Appare quanto mai necessaria un’azione di controllo e repressione nei confronti dei fenomeni di pesca illegale ed abusivismo, che hanno portato ad un vero e proprio mercato parallelo dei prodotti ittici che danneggia gli operatori seri, favorito dalla mancanza di trasparenza e tracciabilità sul mercato. In questo senso è urgente istituire un osservatorio che fornisca dati reali sulle produzioni locali.
Il problema dei Cormorani, dei Delfini ed in genere di tutta la fauna selvatica e delle specie protette o “non cacciabili” stanno creando gravi danni, senza che mai si sia lavorato per una soluzione seria e definitiva. Chiediamo quindi una Legge Regionale ad Hoc, da notificare immediatamente all’Unione Europea, per risarcire i danni pesantissimi subiti ogni anno dagli operatori.
PICCOLA PESCA COSTIERA
La Piccola Pesca costiera (poco oltre 1000 delle circa 1300 barche iscritte in Sardegna) è sempre più in difficoltà, alle prese con normative sempre più “distanti”, legate alla poca sensibilità delle istituzioni europee verso questo segmento sconosciuto ai paesi della fascia atlantica del continente e con un mercato che non riesce a valorizzare le tipicità e le produzioni locali. Chiediamo inoltre che la Regione si attivi per richiedere l’ampliamento delle quote di Tonno e di Pesce spada in capo ai piccoli operatori nonché l’ampliamento delle quote relative alle catture accessorie.
ACQUACOLTURA E LAGUNE
Per quanto riguarda l’acquacoltura chiediamo l’approvazione immediata di una Legge Regionale che regolamenti il rinnovo delle Concessioni Demaniali Marittime e che consenta la rideterminazione dei canoni annui. (In questo senso facciamo presente che ad esempio, dei 4.400.000 euro assegnati nel vecchio FEP la spesa è stata di circa 400.000 euro, con 4 milioni di euro non spesi (Dati ARGEA Sardegna). Ciò, va chiarito, perché le Aziende non potevano garantire la “cogenza” delle Concessioni Demaniali Marittime per il periodo minimo di 5 anni, requisito fondamentale richiesto dalla CE. E la soluzione proposta dagli Uffici, di richiedere alle Aziende costose fidejussioni Bancarie ed Assicurative non ha sortito effetto, poiché tali garanzie sono risultate difficilmente ottenibili in questo contesto economico e finanziario, se non a condizioni che non rendevano sostenibile l’investimento.)

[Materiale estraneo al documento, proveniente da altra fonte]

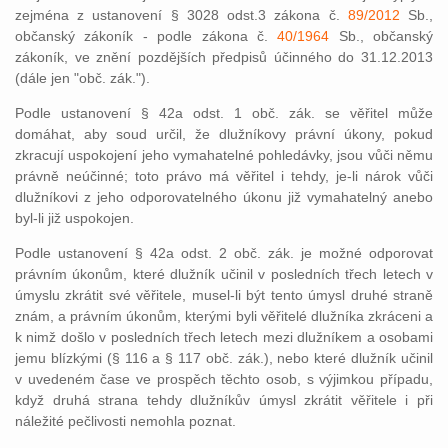
zejména z ustanovení § 3028 odst.3 zákona č.
89/2012
Sb.,
občanský zákoník - podle zákona č.
40/1964
Sb., občanský
zákoník, ve znění pozdějších předpisů účinného do 31.12.2013
(dále jen "obč. zák.").
Podle ustanovení § 42a odst. 1 obč. zák. se věřitel může
domáhat, aby soud určil, že dlužníkovy právní úkony, pokud
zkracují uspokojení jeho vymahatelné pohledávky, jsou vůči němu
právně neúčinné; toto právo má věřitel i tehdy, je-li nárok vůči
dlužníkovi z jeho odporovatelného úkonu již vymahatelný anebo
byl-li již uspokojen.
Podle ustanovení § 42a odst. 2 obč. zák. je možné odporovat
právním úkonům, které dlužník učinil v posledních třech letech v
úmyslu zkrátit své věřitele, musel-li být tento úmysl druhé straně
znám, a právním úkonům, kterými byli věřitelé dlužníka zkráceni a
k nimž došlo v posledních třech letech mezi dlužníkem a osobami
jemu blízkými (§ 116 a § 117 obč. zák.), nebo které dlužník učinil
v uvedeném čase ve prospěch těchto osob, s výjimkou případu,
když druhá strana tehdy dlužníkův úmysl zkrátit věřitele i při
náležité pečlivosti nemohla poznat.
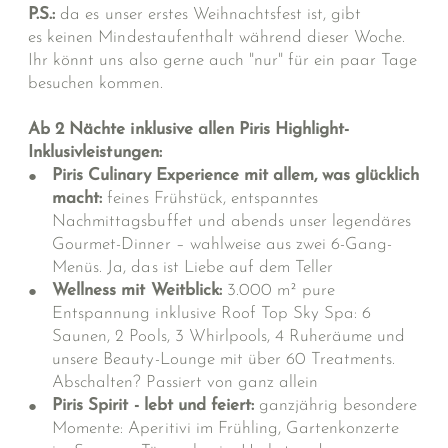
P.S.:
da es unser erstes Weihnachtsfest ist, gibt
es keinen Mindestaufenthalt während dieser Woche.
Ihr könnt uns also gerne auch "nur" für ein paar Tage
besuchen kommen.
Ab 2 Nächte inklusive allen Piris Highlight-
Inklusivleistungen:
Piris Culinary Experience mit allem, was glücklich
macht:
feines Frühstück, entspanntes
Nachmittagsbuffet und abends unser legendäres
Gourmet-Dinner – wahlweise aus zwei 6-Gang-
Menüs. Ja, das ist Liebe auf dem Teller
Wellness mit Weitblick:
3.000 m² pure
Entspannung inklusive Roof Top Sky Spa: 6
Saunen, 2 Pools, 3 Whirlpools, 4 Ruheräume und
unsere Beauty-Lounge mit über 60 Treatments.
Abschalten? Passiert von ganz allein
Piris Spirit - lebt und feiert:
ganzjährig besondere
Momente: Aperitivi im Frühling, Gartenkonzerte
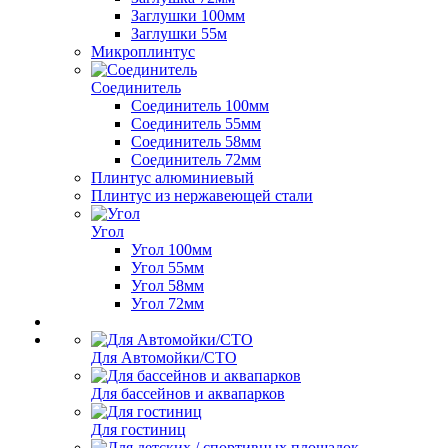
Заглушки 100мм
Заглушки 55м
Микроплинтус
Соединитель
Соединитель 100мм
Соединитель 55мм
Соединитель 58мм
Соединитель 72мм
Плинтус алюминиевый
Плинтус из нержавеющей стали
Угол
Угол 100мм
Угол 55мм
Угол 58мм
Угол 72мм
Для Автомойки/СТО
Для бассейнов и аквапарков
Для гостиниц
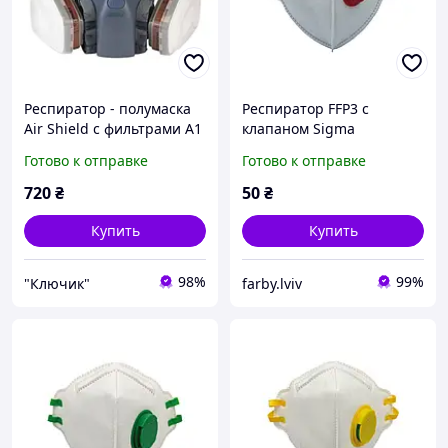
Респиратор - полумаска
Респиратор FFP3 с
Air Shield с фильтрами А1
клапаном Sigma
SIGMA (9417311)
Готово к отправке
Готово к отправке
720
₴
50
₴
Купить
Купить
98%
99%
"Ключик"
farby.lviv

PROBLEMATICHE CALAMITA’ NATURALI
Le ormai sempre più ricorrenti calamità naturali, (incendi, alluvioni, neve, ecc.) richiedono un nuovo modo di gestire le emergenze ed i ristori alle aziende colpite. Diviene sempre più necessario creare un meccanismo secondo il modello della Protezione civile per la gestione operativa del sistema delle emergenze e della prevenzione nelle campagne anche attraverso l’utilizzo del D.L. 288/2001 e dare certezza con Argea nella tempestività dell’accertamento e della liquidazione del danno.
FILIERA SUINA
Il settore suinicolo piange ormai da troppi anni il peso della peste suina africana. Gli ultimi interventi, seppur più concreti dei precedenti, ancora oggi non hanno portato alla possbilità che la filiera suinicola sarda possa vivere delle stagioni positive per lo sviluppo di un comparto che potrebbe dare numerosi posti di lavoro in Sardegna. Si chiede un intervento risolutivo e definitivo che ridia dignità a questa filiera. Quasi il 50% del patrimonio suino perso dal 2011 ad oggi (oltre 100.000 capi) con i relativi posti di lavoro e reddito diretto ed indiretto.
FILIERA BOVINA
la programmazione della nuova misura sul benessere animale bovino non è premiante per gli allevamenti da carne della Sardegna che sviluppano la linea vacca vitello. Occorre una revisione che aprà anche agli allevatori che producono i blue tarde la possibilità di accesso al premio.